Sebelum Tuhan Yesus naik kesurga Dia berfirman seperti tercatat didalam Matius 28:19-20. Inilah yang disebut amanat Agung. Dikatakan demikian karena inilah pesan terakhir Yesus Kristus sebelum naik kesurga. Pesan yang seringkali dilupakan oleh umatNya, oleh orang orang yang sudah ditebusnya dengan darah yang mahal. Kita tentu paham jika seseorang sebelum meninggal, entah ibu kita atau ayah kita, atau nenek kakek kita, ketika mereka berpesan seuatu kepada yang ditinggalkannya. Pastilah pesan itu akan sangat dijunjung tinggi, akan sangat ditaati, akan sangat dijaga keberlangsungannya. Pesan itu bernilai tinggi karena si Pemesan sudah tidak ada lagi didunia setelah mengucapkannya. Pesan itu sering disebut dengan Amanat. Jika kita merujuk kepada Matius 28:19-20 maka sudah barang tentu kita harus melakukan apa yang difirmankan oleh Yesus tersebut.
Tetapi apa yang terjadi didalam kondisi sekarang ini? Ada berapa gereja yang sudah dengan disengaja melakukan Amanat Agung tersebut? Banyak hal menjadi alasan atau argument yang seolah olah ingin membatalkan atau meniadakan pesan tersebut. Banyak dalih diungkapkan mulai dari yang mengatakan bahwa itu bukan sebuah Amanat ataukah itu kita tidak perlu melakukannya dan sebagainya.

Tetapi lihatlah baik baik ayat tersebut "Karena itu pergilah , jadikanlah semua bangsa muridKu dan baptislah mereka dalam nama Bapa dan Anak dan Roh Kudus, dan ajarlah mereka melakukan segala sesuatu yang telah Kuperintahkan kepadamu.

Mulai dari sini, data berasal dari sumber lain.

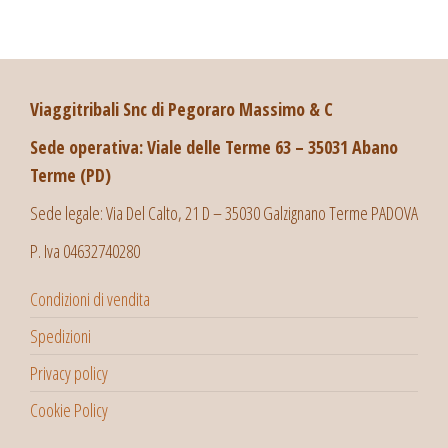
Viaggitribali Snc di Pegoraro Massimo & C
Sede operativa: Viale delle Terme 63 – 35031 Abano
Terme (PD)
Sede legale: Via Del Calto, 21 D – 35030 Galzignano Terme PADOVA
P. Iva 04632740280
Condizioni di vendita
Spedizioni
Privacy policy
Cookie Policy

Dan ketahuilah, Aku menyertai kamu senantiasa sampai kepada akhir zaman."

Pertanyaannya apakah sekarang sudah sampai kepada akhir zaman? Jika belum sampai, maka ayat tersebut tetap belaku sampai sekarang. Kiranya kita semua ber refleksi melalui bacaan tersebut, apakah kita semua sudah berlaku sebagai Murid yang Memuridkan atau kita hanya hidup untuk diri kita sendiri. Kita tidak pernah memberitakan kebaikan Kristus kepada teman-teman kita, saudara saudara kita. Bahwa menjadi murid dan memuridkan itu adalah sebuah kesengajaan yang harus kita lakukan sebagai orang-orang yang sudah diselamatkan.